Англичанин сдержанно улыбался, длинное лицо с аристократическими залысинами казалось слишком бледным, словно напудренным, в стёклах очков плясали отражения свечных огней. Глаза, белёсые, с чёрными точками зрачков, напоминали волчьи. У меня по спине побежали мурашки.

— Всё продано! — по неясной причине я перешёл на немецкий. — Все картины проданы.

— Я бы очень хотел взглянуть, — отозвался Эндрю на отличном немецком. — Владимир сказал, что вы ещё не подписали контракт.
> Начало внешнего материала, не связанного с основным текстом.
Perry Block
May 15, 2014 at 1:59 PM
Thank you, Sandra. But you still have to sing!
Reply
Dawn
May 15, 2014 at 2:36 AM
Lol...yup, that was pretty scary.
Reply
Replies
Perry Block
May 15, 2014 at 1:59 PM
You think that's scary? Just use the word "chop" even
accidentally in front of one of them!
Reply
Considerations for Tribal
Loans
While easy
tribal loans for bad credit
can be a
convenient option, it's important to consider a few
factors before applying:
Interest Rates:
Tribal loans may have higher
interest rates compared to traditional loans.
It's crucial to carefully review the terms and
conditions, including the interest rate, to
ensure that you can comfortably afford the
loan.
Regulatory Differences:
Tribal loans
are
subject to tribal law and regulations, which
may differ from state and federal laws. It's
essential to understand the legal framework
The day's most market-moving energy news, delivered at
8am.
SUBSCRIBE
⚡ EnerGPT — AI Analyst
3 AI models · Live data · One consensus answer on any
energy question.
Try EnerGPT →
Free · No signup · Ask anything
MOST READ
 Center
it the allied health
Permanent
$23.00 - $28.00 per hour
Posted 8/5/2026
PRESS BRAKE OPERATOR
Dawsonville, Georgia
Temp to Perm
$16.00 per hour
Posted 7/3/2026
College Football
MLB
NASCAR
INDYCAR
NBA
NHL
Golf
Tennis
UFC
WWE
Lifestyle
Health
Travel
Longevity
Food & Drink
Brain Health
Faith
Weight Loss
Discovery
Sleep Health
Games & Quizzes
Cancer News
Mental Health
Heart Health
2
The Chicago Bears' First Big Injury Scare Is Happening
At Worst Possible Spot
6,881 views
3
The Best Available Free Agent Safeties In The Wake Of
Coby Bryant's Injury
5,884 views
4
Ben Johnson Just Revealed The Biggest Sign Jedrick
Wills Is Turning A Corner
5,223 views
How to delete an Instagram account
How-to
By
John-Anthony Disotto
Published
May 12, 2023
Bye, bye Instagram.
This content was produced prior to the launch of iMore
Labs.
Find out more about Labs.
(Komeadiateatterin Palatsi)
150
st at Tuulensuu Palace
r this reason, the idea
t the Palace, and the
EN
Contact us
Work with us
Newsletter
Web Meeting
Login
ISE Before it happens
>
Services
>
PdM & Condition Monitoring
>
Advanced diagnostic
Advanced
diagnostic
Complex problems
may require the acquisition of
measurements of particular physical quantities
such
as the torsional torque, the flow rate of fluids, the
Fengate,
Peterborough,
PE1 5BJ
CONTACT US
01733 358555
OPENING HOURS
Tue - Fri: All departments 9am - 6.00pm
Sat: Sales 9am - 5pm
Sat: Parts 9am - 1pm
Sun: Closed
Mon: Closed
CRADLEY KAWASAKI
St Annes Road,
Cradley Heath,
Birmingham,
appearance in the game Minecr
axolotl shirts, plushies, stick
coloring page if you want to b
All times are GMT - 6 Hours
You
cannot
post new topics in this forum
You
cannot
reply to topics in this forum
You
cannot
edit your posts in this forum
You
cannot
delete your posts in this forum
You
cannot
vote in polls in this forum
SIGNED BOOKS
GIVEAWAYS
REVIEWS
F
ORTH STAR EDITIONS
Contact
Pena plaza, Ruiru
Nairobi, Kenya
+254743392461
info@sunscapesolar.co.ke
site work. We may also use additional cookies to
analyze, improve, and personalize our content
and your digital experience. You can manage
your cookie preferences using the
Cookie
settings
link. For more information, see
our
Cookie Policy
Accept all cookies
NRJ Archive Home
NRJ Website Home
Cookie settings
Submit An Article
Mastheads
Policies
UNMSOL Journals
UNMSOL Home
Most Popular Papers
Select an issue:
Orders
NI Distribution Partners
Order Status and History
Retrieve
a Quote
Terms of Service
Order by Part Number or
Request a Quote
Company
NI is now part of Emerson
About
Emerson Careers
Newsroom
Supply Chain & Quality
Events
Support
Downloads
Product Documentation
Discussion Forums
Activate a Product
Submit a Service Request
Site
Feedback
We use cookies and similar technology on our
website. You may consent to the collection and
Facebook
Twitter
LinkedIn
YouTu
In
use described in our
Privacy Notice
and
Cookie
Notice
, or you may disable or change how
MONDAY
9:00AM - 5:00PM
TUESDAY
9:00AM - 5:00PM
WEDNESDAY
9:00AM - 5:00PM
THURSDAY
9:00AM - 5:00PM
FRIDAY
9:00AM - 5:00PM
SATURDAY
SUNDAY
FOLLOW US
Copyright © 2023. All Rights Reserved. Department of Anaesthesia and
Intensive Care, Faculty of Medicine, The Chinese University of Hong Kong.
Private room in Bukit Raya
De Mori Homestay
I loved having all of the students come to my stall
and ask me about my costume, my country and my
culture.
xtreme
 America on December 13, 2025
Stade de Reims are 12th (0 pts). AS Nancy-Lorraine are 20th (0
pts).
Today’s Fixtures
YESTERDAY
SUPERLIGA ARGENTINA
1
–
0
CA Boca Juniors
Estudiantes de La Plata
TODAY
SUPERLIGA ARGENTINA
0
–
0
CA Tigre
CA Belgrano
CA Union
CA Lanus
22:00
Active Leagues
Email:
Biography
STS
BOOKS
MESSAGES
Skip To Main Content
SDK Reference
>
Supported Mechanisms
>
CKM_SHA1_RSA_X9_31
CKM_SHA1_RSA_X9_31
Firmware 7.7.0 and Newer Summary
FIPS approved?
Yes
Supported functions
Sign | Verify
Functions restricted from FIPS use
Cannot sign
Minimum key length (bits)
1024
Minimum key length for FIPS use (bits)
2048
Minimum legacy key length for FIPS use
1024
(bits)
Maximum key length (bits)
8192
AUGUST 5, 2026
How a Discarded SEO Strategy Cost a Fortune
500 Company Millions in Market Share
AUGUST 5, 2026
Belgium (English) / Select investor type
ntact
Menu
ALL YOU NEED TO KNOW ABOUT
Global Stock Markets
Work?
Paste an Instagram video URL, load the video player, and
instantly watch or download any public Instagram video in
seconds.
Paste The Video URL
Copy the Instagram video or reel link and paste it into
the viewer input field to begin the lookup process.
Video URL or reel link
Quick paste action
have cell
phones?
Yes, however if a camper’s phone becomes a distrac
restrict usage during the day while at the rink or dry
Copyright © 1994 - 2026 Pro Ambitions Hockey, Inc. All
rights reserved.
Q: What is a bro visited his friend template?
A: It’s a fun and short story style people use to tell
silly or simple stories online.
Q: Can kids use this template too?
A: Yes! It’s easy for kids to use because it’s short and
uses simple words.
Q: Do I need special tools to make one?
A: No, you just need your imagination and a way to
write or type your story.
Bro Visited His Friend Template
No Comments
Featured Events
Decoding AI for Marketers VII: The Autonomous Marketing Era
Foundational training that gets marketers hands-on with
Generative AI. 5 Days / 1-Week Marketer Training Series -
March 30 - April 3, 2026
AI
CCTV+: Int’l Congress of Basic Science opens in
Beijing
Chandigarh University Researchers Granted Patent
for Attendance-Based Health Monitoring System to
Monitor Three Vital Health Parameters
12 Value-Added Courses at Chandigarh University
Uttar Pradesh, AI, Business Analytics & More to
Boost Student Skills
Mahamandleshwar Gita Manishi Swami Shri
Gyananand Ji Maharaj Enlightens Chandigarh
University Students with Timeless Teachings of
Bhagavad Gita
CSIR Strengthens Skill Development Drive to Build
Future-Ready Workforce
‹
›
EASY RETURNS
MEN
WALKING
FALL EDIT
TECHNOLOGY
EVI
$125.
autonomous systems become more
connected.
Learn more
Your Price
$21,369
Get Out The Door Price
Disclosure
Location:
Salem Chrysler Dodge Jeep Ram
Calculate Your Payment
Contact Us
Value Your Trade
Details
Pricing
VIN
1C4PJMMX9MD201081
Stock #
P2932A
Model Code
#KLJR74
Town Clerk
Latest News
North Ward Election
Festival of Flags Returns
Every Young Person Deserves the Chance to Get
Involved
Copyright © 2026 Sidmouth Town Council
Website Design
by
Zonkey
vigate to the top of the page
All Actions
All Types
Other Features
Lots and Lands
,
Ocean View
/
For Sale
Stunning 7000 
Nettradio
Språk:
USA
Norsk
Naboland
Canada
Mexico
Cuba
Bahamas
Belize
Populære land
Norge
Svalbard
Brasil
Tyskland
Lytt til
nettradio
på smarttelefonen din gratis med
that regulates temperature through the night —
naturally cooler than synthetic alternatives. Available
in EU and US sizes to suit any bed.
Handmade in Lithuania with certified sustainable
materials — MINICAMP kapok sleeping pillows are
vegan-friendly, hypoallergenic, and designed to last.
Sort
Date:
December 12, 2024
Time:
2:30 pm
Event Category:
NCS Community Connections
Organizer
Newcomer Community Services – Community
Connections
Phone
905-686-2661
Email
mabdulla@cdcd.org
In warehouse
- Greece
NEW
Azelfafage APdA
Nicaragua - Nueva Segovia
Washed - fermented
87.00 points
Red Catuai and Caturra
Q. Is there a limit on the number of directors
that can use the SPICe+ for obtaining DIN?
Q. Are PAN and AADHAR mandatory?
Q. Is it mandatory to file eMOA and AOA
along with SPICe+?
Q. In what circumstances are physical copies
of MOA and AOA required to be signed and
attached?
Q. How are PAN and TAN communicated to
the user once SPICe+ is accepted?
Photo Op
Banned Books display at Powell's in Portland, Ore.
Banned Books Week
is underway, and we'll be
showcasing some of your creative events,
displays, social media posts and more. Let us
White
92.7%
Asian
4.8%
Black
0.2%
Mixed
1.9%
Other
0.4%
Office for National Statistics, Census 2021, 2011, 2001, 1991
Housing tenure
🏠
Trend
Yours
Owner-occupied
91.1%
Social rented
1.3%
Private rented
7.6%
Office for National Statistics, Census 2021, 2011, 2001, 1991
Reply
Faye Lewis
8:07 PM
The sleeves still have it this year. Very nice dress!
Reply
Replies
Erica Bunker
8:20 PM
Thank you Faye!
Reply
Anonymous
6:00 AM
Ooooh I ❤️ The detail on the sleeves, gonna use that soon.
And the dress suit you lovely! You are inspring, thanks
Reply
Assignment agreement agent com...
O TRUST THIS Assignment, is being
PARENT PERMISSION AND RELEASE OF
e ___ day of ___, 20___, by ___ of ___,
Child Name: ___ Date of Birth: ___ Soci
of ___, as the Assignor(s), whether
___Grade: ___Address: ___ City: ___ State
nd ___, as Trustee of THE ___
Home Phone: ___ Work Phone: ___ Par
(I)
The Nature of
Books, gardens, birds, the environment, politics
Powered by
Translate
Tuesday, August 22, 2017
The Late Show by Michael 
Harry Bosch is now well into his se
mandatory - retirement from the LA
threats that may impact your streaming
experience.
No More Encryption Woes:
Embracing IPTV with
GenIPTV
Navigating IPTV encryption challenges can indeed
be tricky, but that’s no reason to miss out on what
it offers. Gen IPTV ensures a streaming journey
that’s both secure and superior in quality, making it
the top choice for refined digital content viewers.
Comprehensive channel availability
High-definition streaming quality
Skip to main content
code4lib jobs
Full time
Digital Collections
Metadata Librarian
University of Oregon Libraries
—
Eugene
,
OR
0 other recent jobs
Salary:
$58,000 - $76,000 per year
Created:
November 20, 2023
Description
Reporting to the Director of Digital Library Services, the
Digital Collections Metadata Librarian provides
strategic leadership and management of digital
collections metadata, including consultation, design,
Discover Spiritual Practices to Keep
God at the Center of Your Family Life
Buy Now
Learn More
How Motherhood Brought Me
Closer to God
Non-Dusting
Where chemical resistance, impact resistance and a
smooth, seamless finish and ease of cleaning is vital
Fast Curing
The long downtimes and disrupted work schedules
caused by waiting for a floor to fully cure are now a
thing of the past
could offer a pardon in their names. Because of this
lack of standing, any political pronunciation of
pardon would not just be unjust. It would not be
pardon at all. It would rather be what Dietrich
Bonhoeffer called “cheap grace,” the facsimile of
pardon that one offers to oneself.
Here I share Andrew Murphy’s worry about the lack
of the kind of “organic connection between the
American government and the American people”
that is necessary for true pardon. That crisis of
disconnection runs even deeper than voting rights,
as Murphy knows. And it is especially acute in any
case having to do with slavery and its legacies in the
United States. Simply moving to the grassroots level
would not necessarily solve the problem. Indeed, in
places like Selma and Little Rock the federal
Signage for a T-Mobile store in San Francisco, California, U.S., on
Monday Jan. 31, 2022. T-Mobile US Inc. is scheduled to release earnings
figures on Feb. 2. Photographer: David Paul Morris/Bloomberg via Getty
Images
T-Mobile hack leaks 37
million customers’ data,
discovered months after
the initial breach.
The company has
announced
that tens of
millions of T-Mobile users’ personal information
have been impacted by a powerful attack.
Метнув на Дубицкого недобрый взгляд, я неопределённо пожал плечами. Англичанин, не давая мне опомниться, продолжил:

— Я вхожу в совет директоров Эдинбургского фестиваля искусств. Нас очень интересует искусство постсоветской России. Я был бы весьма признателен за возможность взглянуть на ваши работы. Завтра возможно? Послезавтра я возвращаюсь в Эдинбург.

Я закурил, подумал и обречённо кивнул.

— Хорошо. Завтра в полдень.

Эндрю появился ровно в двенадцать. Длинный и сухой, в белоснежной рубахе, с той же улыбкой на бледном английском лице. Дубицкий работал, я встретил гостя в прихожей, жестом пригласил в комнату. Он оглядел потолок комнаты, отказался от чая, не глядя в окно, похвалил вид. Я вытащил дерматиновую папку, плюхнул на журнальный стол. Раскрыл. Дальнейшее развивалось с предсказуемостью заурядного кошмара.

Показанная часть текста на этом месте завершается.